Urung
Aku terduduk lesu di sudut ruang. Tampaknya usahaku kali ini akan menemui kegagalan. Hari ini gadis berkulit coklat itu akan mengikuti vaksinasi di puskesmas tak jauh dari sini. Dia telah memantapkan hati untuk pergi meski kedua tanganku kuat menahan kedua langkah kaki.
Ah, sial!
Tak berbilang waktu aku menempati hati dan pikirannya. Mempengaruhi agar dia selalu merasa ngeri pada jarum kecil yang menembus kulit tubuhnya serta cairan kental berbau mirip besi. Namun, semuanya berubah setelah kini dia mendengar ambulans meraung-raung setiap hari. Ditambah lagi pengeras suara masjid juga tak henti berbicara. Setiap waktu menyampaikan berita-berita duka. Karena itu dia berusaha keras mengenyahkan aku dari hati dan pikirannya. Bertekat sekuat baja, untuk membentengi tubuhnya dari serangan makhluk berukuran mini tak kasat mata.

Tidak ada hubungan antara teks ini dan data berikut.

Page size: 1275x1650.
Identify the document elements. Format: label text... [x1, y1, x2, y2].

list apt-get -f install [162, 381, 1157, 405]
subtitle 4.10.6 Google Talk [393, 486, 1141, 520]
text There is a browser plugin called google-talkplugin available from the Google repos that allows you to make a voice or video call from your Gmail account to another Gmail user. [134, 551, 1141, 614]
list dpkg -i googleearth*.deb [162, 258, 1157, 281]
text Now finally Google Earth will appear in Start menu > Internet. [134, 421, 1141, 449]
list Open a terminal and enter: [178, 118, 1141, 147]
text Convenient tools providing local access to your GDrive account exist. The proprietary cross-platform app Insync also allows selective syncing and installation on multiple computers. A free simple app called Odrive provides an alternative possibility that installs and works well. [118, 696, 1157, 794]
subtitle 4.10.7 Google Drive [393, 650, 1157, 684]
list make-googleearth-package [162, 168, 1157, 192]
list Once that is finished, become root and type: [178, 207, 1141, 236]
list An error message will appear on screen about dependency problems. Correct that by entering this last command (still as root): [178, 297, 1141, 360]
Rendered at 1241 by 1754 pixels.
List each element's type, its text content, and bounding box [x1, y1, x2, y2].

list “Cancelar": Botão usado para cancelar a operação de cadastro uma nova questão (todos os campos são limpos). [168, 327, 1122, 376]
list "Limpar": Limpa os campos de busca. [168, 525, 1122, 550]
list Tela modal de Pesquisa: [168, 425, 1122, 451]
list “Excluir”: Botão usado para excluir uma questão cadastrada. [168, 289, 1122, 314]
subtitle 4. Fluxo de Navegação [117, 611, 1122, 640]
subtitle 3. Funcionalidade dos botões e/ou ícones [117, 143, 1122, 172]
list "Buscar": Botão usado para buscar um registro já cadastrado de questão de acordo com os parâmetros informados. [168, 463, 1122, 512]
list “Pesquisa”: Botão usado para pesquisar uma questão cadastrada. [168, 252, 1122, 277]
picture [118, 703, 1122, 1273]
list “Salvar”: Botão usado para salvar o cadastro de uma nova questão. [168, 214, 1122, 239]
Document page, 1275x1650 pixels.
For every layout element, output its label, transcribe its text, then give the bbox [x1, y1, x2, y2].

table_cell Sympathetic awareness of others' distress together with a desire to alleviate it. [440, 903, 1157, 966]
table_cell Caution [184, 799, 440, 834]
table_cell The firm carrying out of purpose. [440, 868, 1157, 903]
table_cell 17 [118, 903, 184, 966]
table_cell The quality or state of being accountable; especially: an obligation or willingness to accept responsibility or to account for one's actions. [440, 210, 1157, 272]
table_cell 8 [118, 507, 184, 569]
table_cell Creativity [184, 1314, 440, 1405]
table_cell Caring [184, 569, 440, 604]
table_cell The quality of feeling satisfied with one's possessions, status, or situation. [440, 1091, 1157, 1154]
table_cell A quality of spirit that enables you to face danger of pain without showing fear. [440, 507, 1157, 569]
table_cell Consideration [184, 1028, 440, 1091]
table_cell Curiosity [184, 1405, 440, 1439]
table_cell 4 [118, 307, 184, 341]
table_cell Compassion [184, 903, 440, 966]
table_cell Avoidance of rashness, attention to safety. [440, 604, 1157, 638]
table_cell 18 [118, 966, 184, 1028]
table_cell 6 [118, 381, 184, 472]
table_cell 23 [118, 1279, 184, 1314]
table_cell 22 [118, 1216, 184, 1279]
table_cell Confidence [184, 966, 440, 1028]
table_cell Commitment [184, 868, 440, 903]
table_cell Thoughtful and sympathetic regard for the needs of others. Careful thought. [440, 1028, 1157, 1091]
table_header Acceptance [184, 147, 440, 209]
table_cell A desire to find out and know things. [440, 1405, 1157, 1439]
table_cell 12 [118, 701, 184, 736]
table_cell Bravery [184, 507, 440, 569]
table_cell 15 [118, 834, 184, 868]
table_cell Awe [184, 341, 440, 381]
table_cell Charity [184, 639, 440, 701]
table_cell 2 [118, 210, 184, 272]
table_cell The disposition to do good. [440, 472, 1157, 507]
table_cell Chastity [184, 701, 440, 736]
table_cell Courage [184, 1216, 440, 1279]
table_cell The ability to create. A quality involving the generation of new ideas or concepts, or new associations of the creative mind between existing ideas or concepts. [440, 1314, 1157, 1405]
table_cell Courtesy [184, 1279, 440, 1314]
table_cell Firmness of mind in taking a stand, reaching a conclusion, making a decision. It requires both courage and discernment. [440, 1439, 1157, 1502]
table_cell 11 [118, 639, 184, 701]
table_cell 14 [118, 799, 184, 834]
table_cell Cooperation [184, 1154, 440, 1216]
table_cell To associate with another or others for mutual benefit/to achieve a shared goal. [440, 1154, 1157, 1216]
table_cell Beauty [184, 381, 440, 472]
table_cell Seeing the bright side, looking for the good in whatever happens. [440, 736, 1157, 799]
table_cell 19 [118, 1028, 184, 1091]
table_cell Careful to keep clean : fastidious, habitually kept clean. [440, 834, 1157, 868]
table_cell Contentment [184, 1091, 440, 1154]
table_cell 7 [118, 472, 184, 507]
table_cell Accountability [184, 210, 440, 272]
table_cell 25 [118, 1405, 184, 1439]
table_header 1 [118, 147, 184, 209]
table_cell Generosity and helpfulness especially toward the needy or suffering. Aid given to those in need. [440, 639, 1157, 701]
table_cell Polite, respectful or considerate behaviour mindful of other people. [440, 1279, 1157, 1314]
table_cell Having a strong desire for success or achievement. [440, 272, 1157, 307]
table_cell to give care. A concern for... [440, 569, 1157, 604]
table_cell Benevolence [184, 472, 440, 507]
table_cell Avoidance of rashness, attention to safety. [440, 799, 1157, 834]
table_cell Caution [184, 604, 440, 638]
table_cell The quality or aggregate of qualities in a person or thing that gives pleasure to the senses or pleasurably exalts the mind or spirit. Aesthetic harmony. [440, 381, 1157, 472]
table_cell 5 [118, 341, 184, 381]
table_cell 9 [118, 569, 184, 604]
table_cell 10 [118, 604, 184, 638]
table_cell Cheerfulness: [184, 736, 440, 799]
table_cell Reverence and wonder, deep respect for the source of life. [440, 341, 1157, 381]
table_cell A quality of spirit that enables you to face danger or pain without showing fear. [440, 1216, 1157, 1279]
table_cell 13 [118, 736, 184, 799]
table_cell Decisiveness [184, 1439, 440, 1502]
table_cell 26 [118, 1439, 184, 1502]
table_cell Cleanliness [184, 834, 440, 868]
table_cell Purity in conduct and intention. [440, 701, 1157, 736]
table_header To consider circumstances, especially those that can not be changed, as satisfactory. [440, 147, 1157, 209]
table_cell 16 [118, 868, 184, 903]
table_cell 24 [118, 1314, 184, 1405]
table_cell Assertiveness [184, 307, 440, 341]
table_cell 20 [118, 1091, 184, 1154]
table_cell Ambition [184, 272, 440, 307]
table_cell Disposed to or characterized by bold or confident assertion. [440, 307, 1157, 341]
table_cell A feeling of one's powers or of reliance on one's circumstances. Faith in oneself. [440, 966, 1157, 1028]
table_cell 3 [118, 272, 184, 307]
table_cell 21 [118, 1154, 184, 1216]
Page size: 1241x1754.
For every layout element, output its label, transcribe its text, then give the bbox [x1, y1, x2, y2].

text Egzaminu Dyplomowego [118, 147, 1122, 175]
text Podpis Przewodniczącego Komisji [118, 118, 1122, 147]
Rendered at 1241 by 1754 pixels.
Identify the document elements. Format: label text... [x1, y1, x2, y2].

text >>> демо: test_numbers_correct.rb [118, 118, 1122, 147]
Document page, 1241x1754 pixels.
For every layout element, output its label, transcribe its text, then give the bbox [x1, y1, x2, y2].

Ke mana kini aku harus pergi jika dia tak lagi mengizinkan aku berdiam diri? Hatiku kian pedih melihat pohon palem mengangguk-angguk mengucapkan selamat datang padanya. Langit di atasku bermuram durja melihat aku terluka. Aku nyaris menyerah ketika tiba-tiba harapan menyembul tanpa aku duga.
“Ya, Allah, panjang sekali antriannya!” serunya dengan mata terbeliak.
Di hadapannya terpampang barisan manusia berdiri serapat sisir kutu. Panjang melingkar-lingkar menyerupai ular naga.
“Ini kesempatan bagiku!” batinku merasakan semangat kembali menyala.
Cepat aku melesat dalam pikirannya. Berulang-ulang aku tebarkan kengerian jika dia tak segera beranjak pergi. Mengurungkan niat hati untuk mengikuti vaksinasi. Ketika dia berbalik dan lunglai melangkah pulang, aku bersorak riang.